We had the good fortune of connecting with Sapphire Sandalo and we’ve shared our conversation below.
Hi Sapphire, can you tell us about a book that has had a meaningful impact on you?
I really enjoyed Elizabeth Gilbert’s “Big Magic.” There were many things that stuck with me, like how she believes that we don’t own ideas but rather they come to us, and if we don’t use it, it will move onto someone else. But the one that I think about often is her advice to follow your curiosity, not your passion. If you follow your passion, you will find yourself tired and burned out very easily and often. But if you follow your curiosity, it will continuously lead you down new paths. I think this is really important for working creatives to keep in mind because we’ve been raised with the cliche of “do what you love and you’ll never work a day in your life,” but that has always led me to end up hating what I loved! I still have my set of core things that I am passionate about – animation, ghost stories – but when it comes to the details, I allow myself to venture into new territories to keep things interesting for me.
Alright, so let’s move onto what keeps you busy professionally?
I’d always known that I wanted to have a creative career, but I didn’t know the specifics. I ended up majoring in Animation in college because it combined everything I loved: drawing and storytelling. I had always thought that my ultimate dream was to work at a major studio like Disney or Pixar, but once I started working in the industry (on obscure TV shows and commercials) I realized that working in the studio system may not be that fulfilling. It’s really important for me to put my skills towards stories that I believe in and care about, and that wasn’t going to happen working on other people’s shows. When I was in a particularly long period of unemployment, I decided to explore other career options. It was this exploration that led me to a YouTube channel that eventually hired me to create my own web series, and that’s when everything changed for me. I have since left that channel and am pursuing a career as an independent creator. I’m not going to lie – it is HARD. And I’m so thankful to have a partner who can financially assist me while I make this transition, a privilege not everyone has. But I have never been more excited about work than I am now – I work harder because I have no other choice but to make this work. A stark contrast from when I could clock in at a studio, do some half-assed work, and clock out.

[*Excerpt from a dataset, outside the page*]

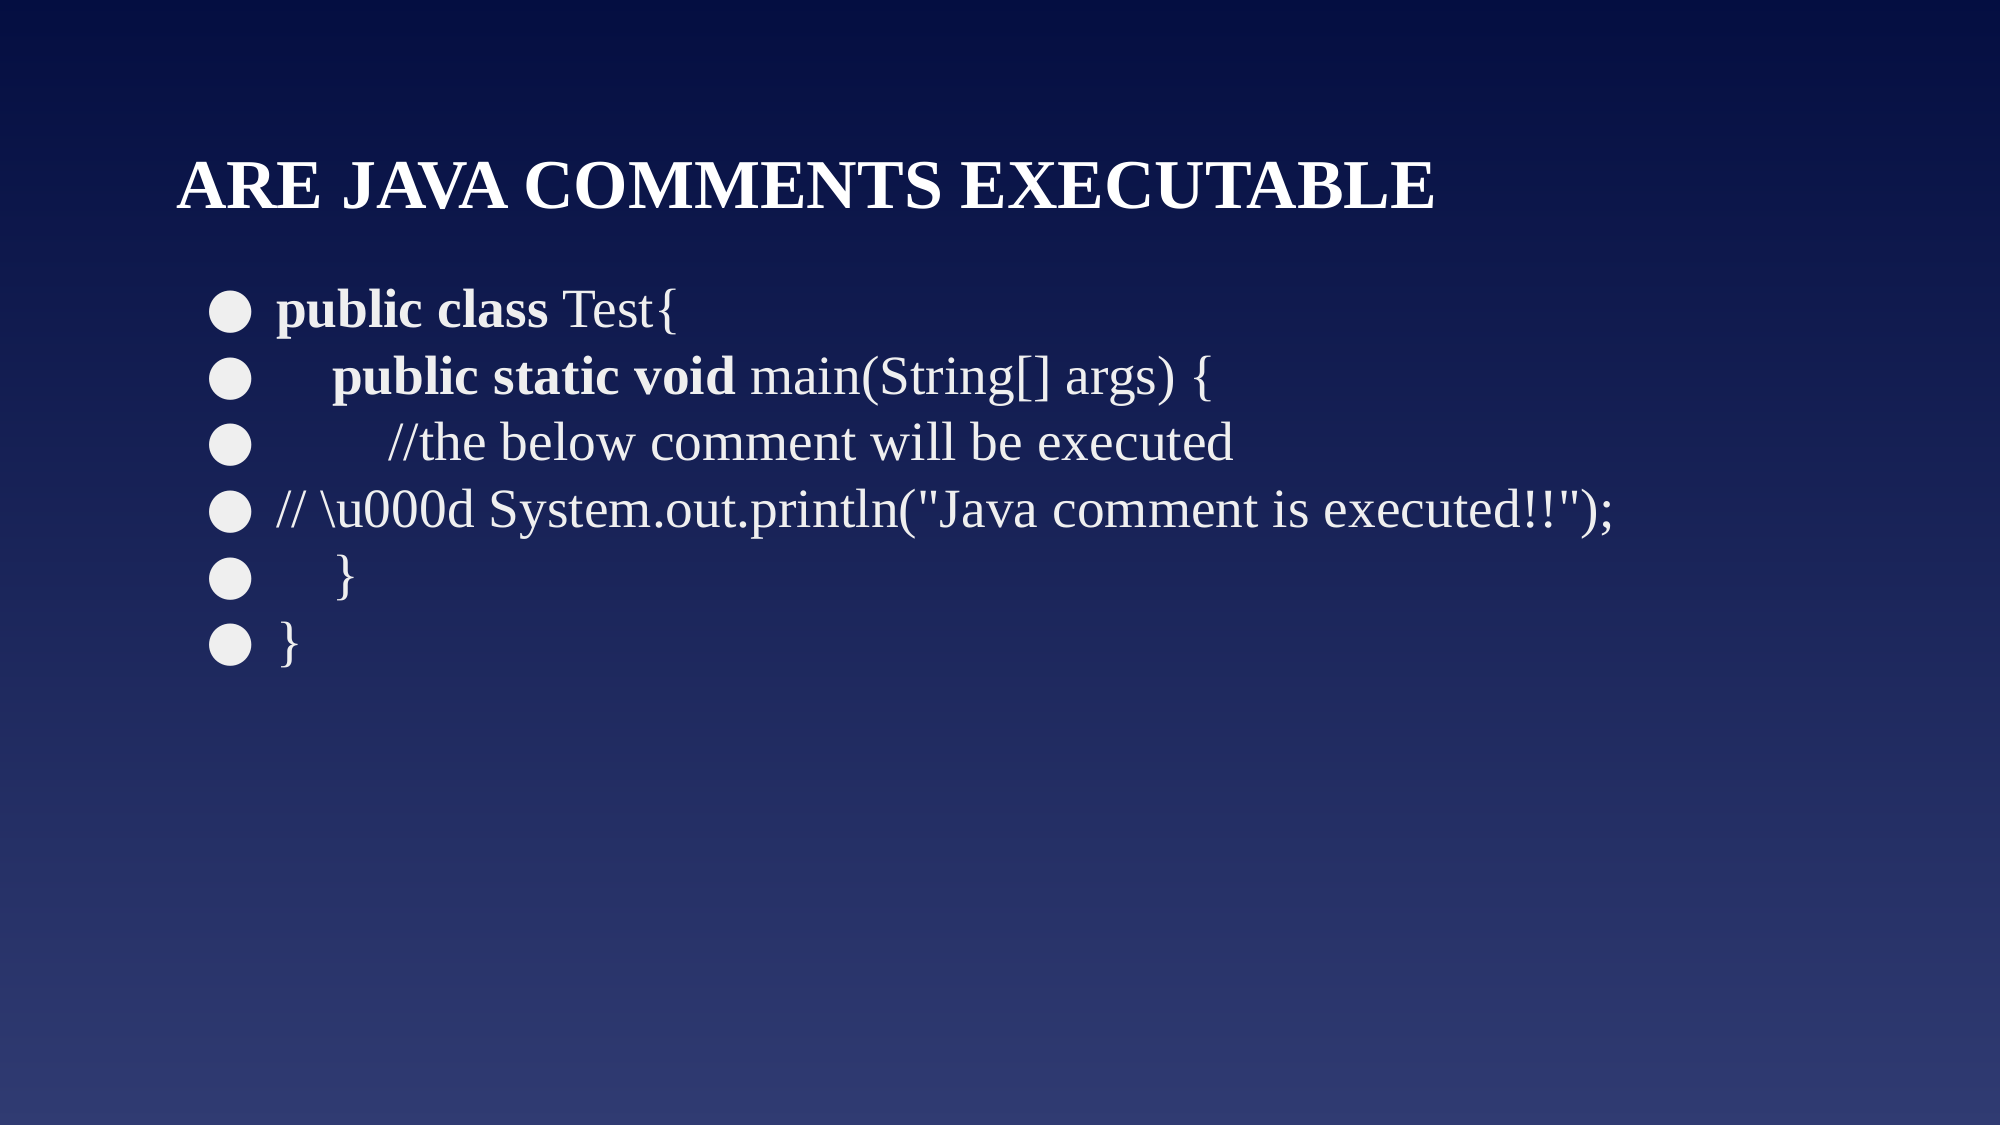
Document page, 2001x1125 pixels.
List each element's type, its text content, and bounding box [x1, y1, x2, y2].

list public class Test{ public static void main(String[] args) { //the below comment will be executed // \u000d System.out.println("Java comment is executed!!"); } } [156, 252, 1844, 1007]
title ARE JAVA COMMENTS EXECUTABLE [156, 118, 1844, 244]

If you had a friend visiting you, what are some of the local spots you’d want to take them around to?
It has been so long since I’ve gone out so it feels weird thinking about this, and I’m not even sure if all these places are still in operation! But my go-to’s for activities are usually karaoke at Max Karaoke in Little Tokyo (they have the best song selection hands down), drinks and games at Button Mash, hiking at Griffith Park. I’m not a fan of crowded bars so Angel City Brewery was always a staple since it’s so spacious and we could bring a large group no problem.

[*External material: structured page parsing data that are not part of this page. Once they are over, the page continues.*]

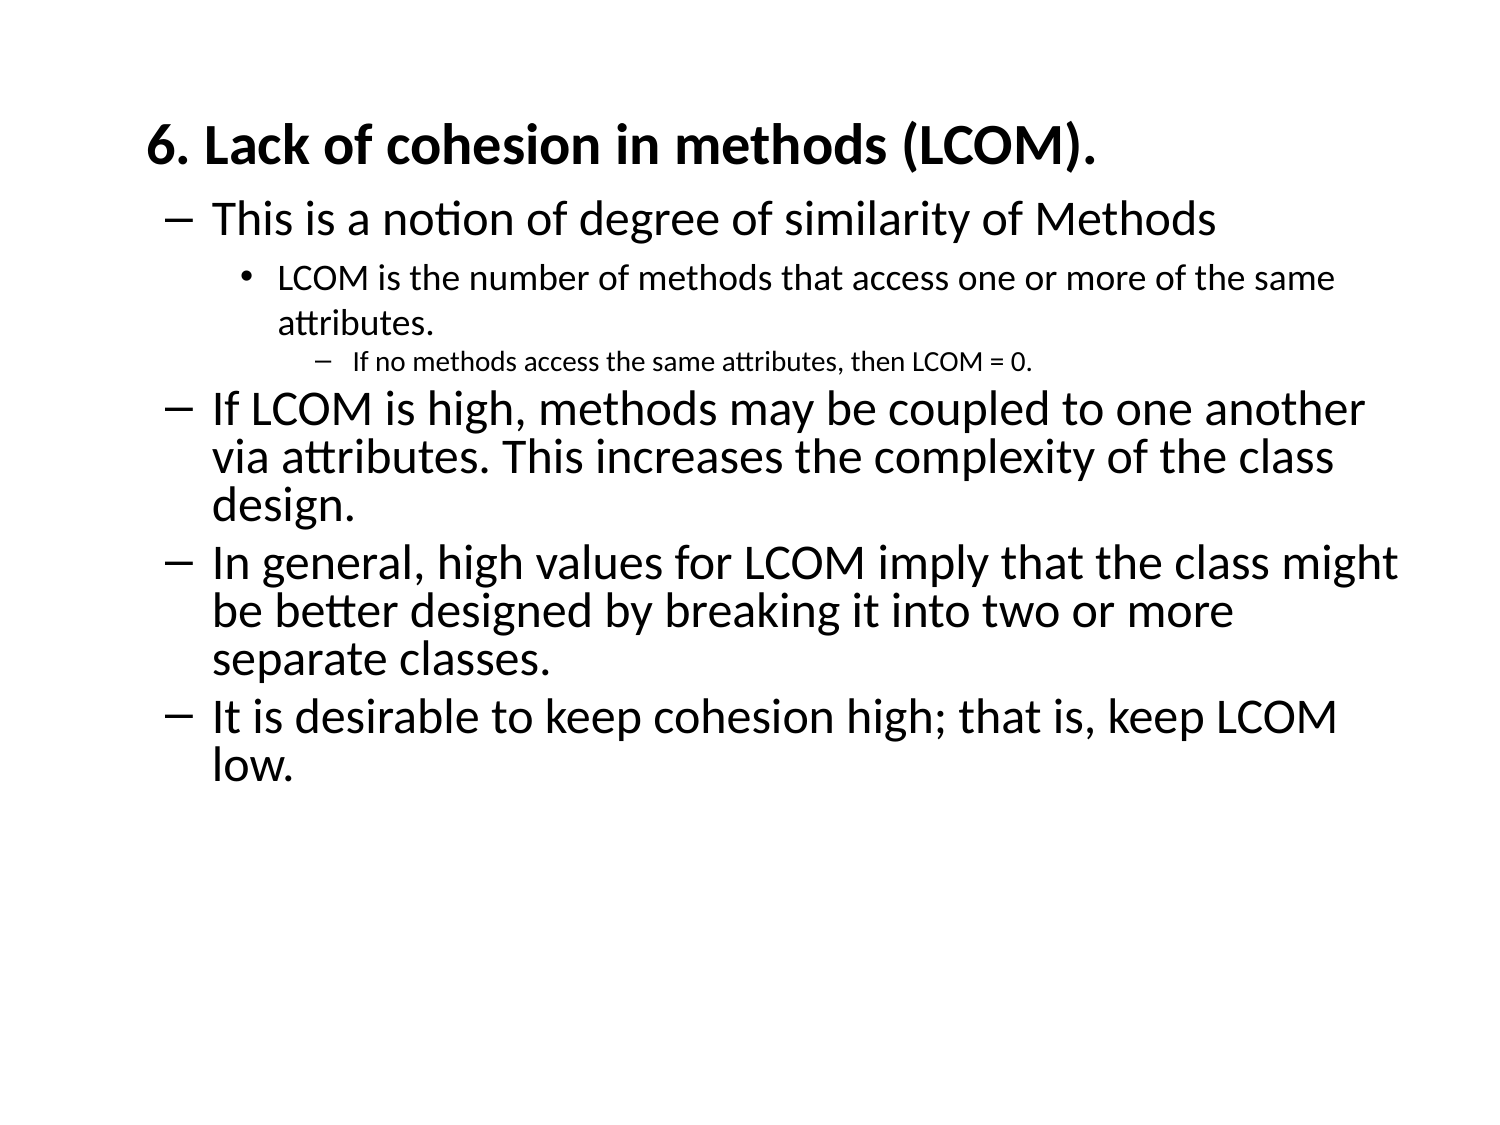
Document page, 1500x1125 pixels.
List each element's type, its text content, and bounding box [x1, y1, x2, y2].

list 6. Lack of cohesion in methods (LCOM). This is a notion of degree of similarity of Methods LCOM is the number of methods that access one or more of the same attributes. If no methods access the same attributes, then LCOM = 0. If LCOM is high, methods may be coupled to one another via attributes. This increases the complexity of the class design. In general, high values for LCOM imply that the class might be better designed by breaking it into two or more separate classes. It is desirable to keep cohesion high; that is, keep LCOM low. [75, 112, 1425, 963]
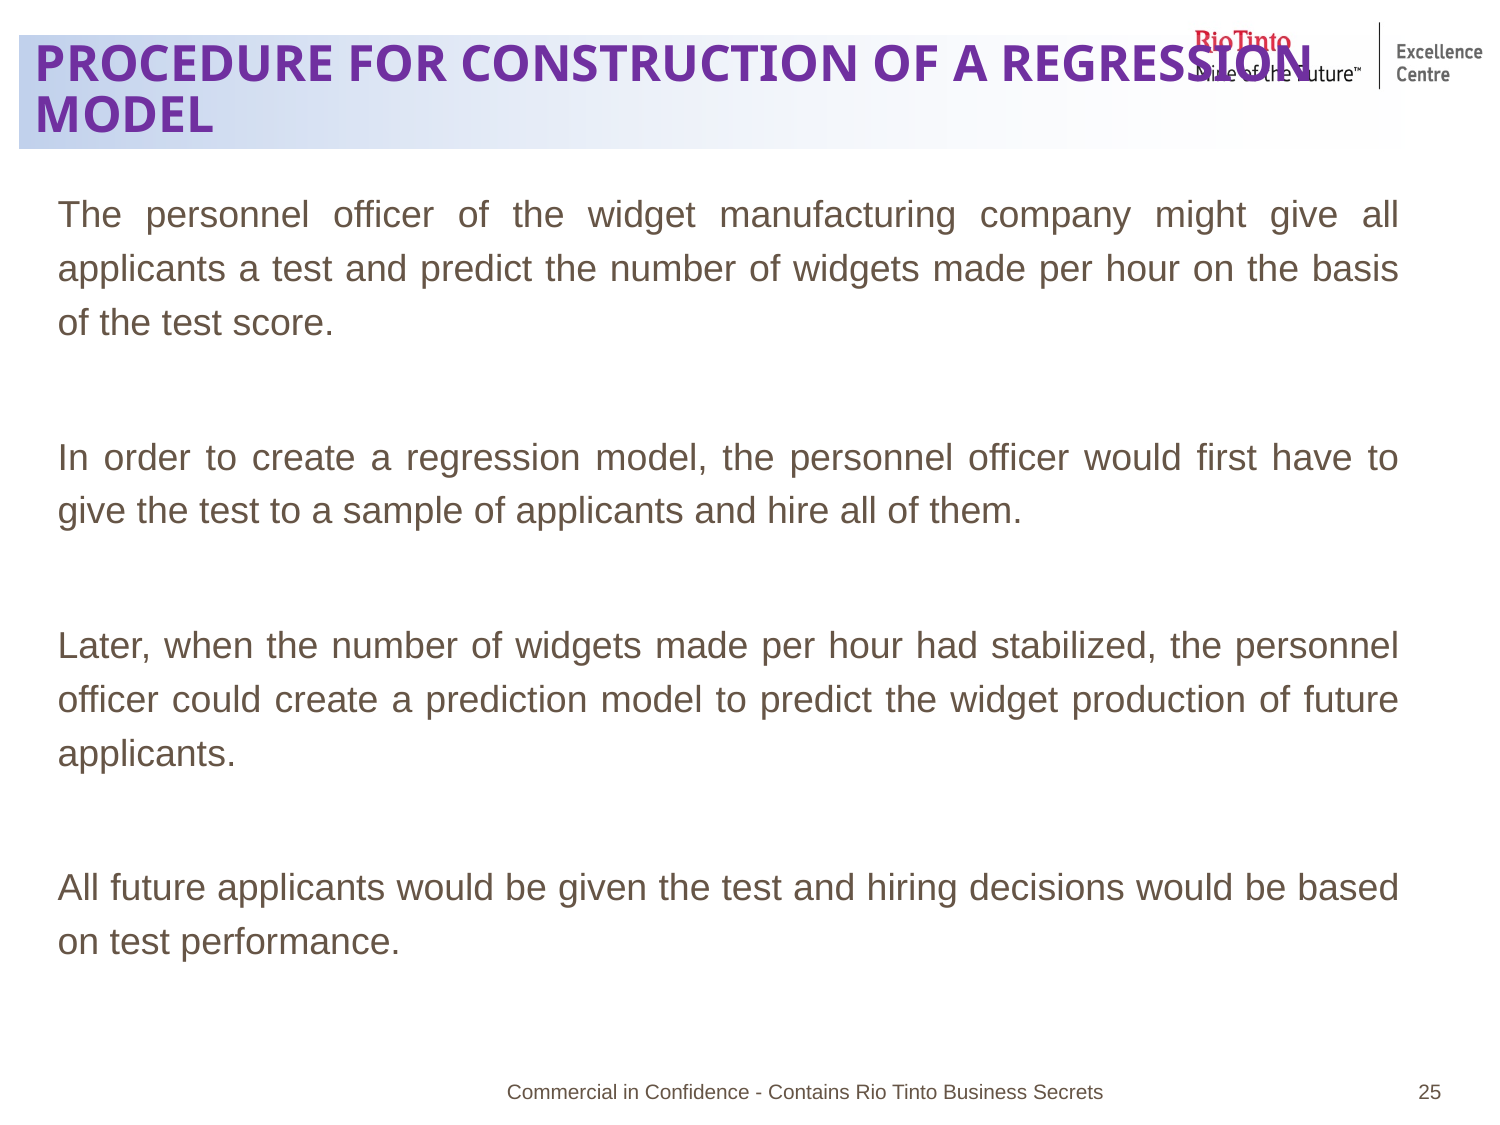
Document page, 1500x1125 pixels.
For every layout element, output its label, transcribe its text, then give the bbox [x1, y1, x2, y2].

footer Commercial in Confidence - Contains Rio Tinto Business Secrets [393, 1070, 1223, 1125]
slide_number 25 [1223, 1070, 1457, 1113]
text_box The personnel officer of the widget manufacturing company might give all applicants a test and predict the number of widgets made per hour on the basis of the test score. In order to create a regression model, the personnel officer would first have to give the test to a sample of applicants and hire all of them. Later, when the number of widgets made per hour had stabilized, the personnel officer could create a prediction model to predict the widget production of future applicants. All future applicants would be given the test and hiring decisions would be based on test performance. [42, 174, 1415, 1037]
title PROCEDURE FOR CONSTRUCTION OF A REGRESSION MODEL [19, 35, 1415, 149]
picture [1177, 10, 1500, 101]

Shoutout is all about shouting out others who you feel deserve additional recognition and exposure. Who would you like to shoutout?
My grandpa used to share the most amazing stories from when he lived in the Philippines. You name it, he’d encountered it – giants, fairies, ghosts, witches. His stories ignited my passion for ghost stories and folklore, and have inspired everything I do today. He is no longer with us, but if his stories have taught me anything, it’s that he is still present in my life, making his presence known from the other side. I’d also like to shout out Lyn Pacificar, Filipino shaman and owner of Herbalaria, for being instrumental to my spiritual journey, as well as Manong Lane Wilcken, who I received batok from in October 2020.